Fig. 1: Specific targeting of mitochondrial DNA by the FokI endonuclease reduces the amount of mitochondrial DNA.

a Schematic representation of the domain structure of the mitochondrial DNA-targeting FokI endonuclease. b Western blot analysis to confirm the expression of the indicated mt-FokI in the HeLa cell line harvested 36 h after transfection. WT, wild type, active mt-FokI; MT, catalytically inactive point mutant. c Representative immunofluorescence images visualizing the mitochondrial localization of TFAM-FokI in HeLa cell lines stably expressing mito-Dendra2 fluorescent protein using structured illumination microscopy. Scale bars, 10 μm. d Western blot analysis of mt-FokIs in nuclear, cytosolic, and mitochondrial fractions isolated from HeLa cell line transfected with the indicated mt-FokI. N, nuclear; C, cytosolic; M, mitochondrial fraction. e Immunofluorescence staining with anti-DNA antibody in HeLa cell line transfected with TFAM-FokI. Representative images with expressed TFAM-FokI in red and stained dsDNA in green.
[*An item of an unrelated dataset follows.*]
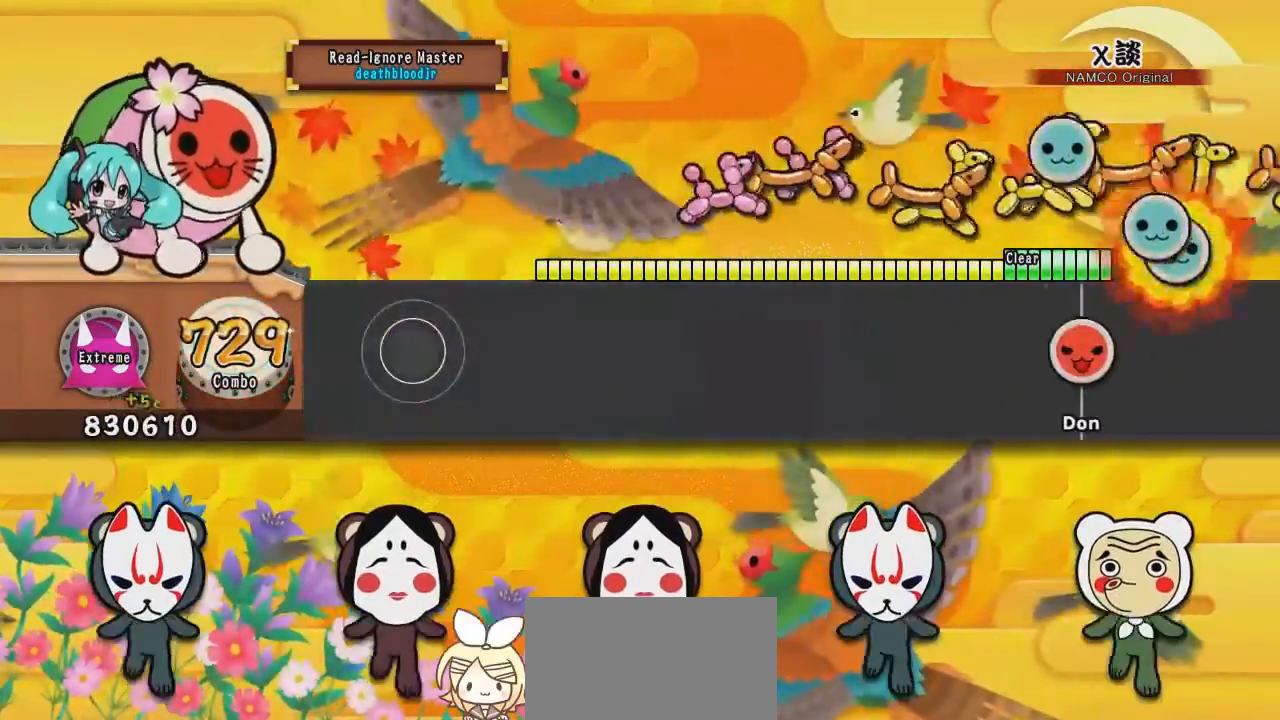
{"buttons": [], "events": []}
Scale bars, 10 μm. f Quantitative PCR (qPCR) for relative mtDNA copy number using primers in the D-loop, MTCOX2 sequence in the HEK293T cell line, 36 h after indicated mt-FokI expression. Normalized expression Data are means ± SD of n = 4. Statistics were performed using one-way analysis of variance (ANOVA) with confidence interval = 95% and Bonferroni’s post hoc test. g Western blot analysis of endogenous TFAM in the same samples as shown in (f). Each experiment was performed at least three times. *P ≤ 0.05, ***P ≤ 0.005, ns, not significant.